Ouch. She was right about that.
“Yes, okay, it was a bust. We’ve all had great books go south. The publisher didn’t know what to do with it. We didn’t get reviewed. All I’m telling you is that, as Cruise’s agent, you really ought to give him this book. He’s going to love it. He’s going to want to do it.”
“Pass. Try Rowan Atkinson.”
This was the point in the conversation when I would usually scream an obscenity and hang up. I took a deep breath. I counted to ten.

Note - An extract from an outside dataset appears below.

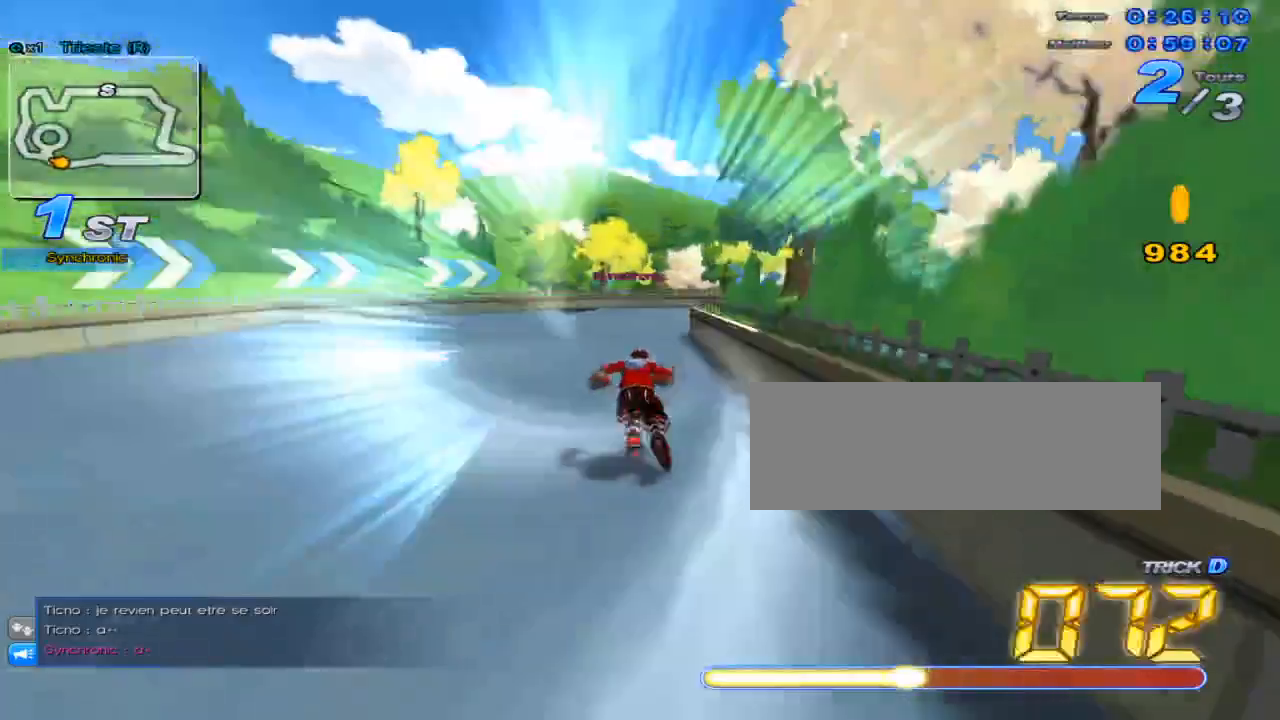
{"keys": ["right", "up", "w"], "events": [[250, "w", "down"]]}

“Look, Felicia, I may be the biggest bitch that ever walked the planet. You wouldn’t be the first to say so. I don’t really care. This isn’t about me. This isn’t about you. It’s not even about Oliver Howard. This is about a project that’s great for your client. I know you. You wouldn’t shortchange him because you hate me.”
Actually, she would do exactly that.
“I read Singularity,” she snapped. “It’s bullshit.”
“You can’t possibly mean that.”
“Like hell I can’t. The book reads like it was written by a drug addict. Which it was, right? It’s impossible to adapt. It’s too complex.”
“The imagery is amazing. So are the characters. It’s made for film.”
“Face it, you’re backing a loser.”
“Did you give it to Tom? Has he read it?”
“No way. I’m not wasting his time. I know him. I know what he likes. This isn’t the direction he’s going.”
Okay, Felicia knows Tom,
and I’ve never met him, and I probably never will, but I believed in my heart that she was wrong. Or more to the point, I believed that this had nothing to do with the book. She didn’t want to pass it to Tom because I was the one making the pitch. Even so, I kept swinging.
“Come on, we’re not talking about Ethan Hunt and Mission: Impossible. Singularity is Born on the Fourth of July. It’s Vanilla Sky. It’s Eyes Wide Shut. This is the stuff he wants to do because it’s good, not because it’s commercial. He can afford something that’s risky business.”
“Funny,” she said coldly.
“You know what I mean. At least ask him to read it. That’s all I’m looking for.”
“Good-bye, Tess.”
“If you ask him to read it, you’re my first call on my next six deals.”
“You don’t have anything I want. Next you’ll tell me I should put Tom in a panda suit and let him do the sequel to Bamboo Garden.”
“I’d put on a panda suit myself if I thought it would make a difference,” I said.
“I told you two years ago that you were persona non grata. No deals. Ever. What part of that don’t you understand?”
“Felicia, for what it’s worth, I meant what I said. I’m sorry.”
Click. End of call.
Okay, my first exercise in tact and humility did not go well. Actually, I was quite restrained, but it’s much more satisfying to savage someone with a biting retort rather than hold your tongue, if you’re not going to get what you want anyway. The chances of Felicia Castro passing Singularity to Cruise were less than zero, which I suppose I knew before I picked up the phone. That doesn’t mean I’m giving up. It just means the direct approach isn’t going to work, and I have no idea yet what the indirect approach would be.
Emma hovered in my doorway.
“How did it go?” she asked.
“Send Felicia a cactus dildo, will you?” I said.
“Not good, huh?”
“Not good.”
“Dorothy called,” Emma said.
I looked up. “What?”
“While you were on the phone, Dorothy called. She wants you to call her back. She said she’d wait by the phone.”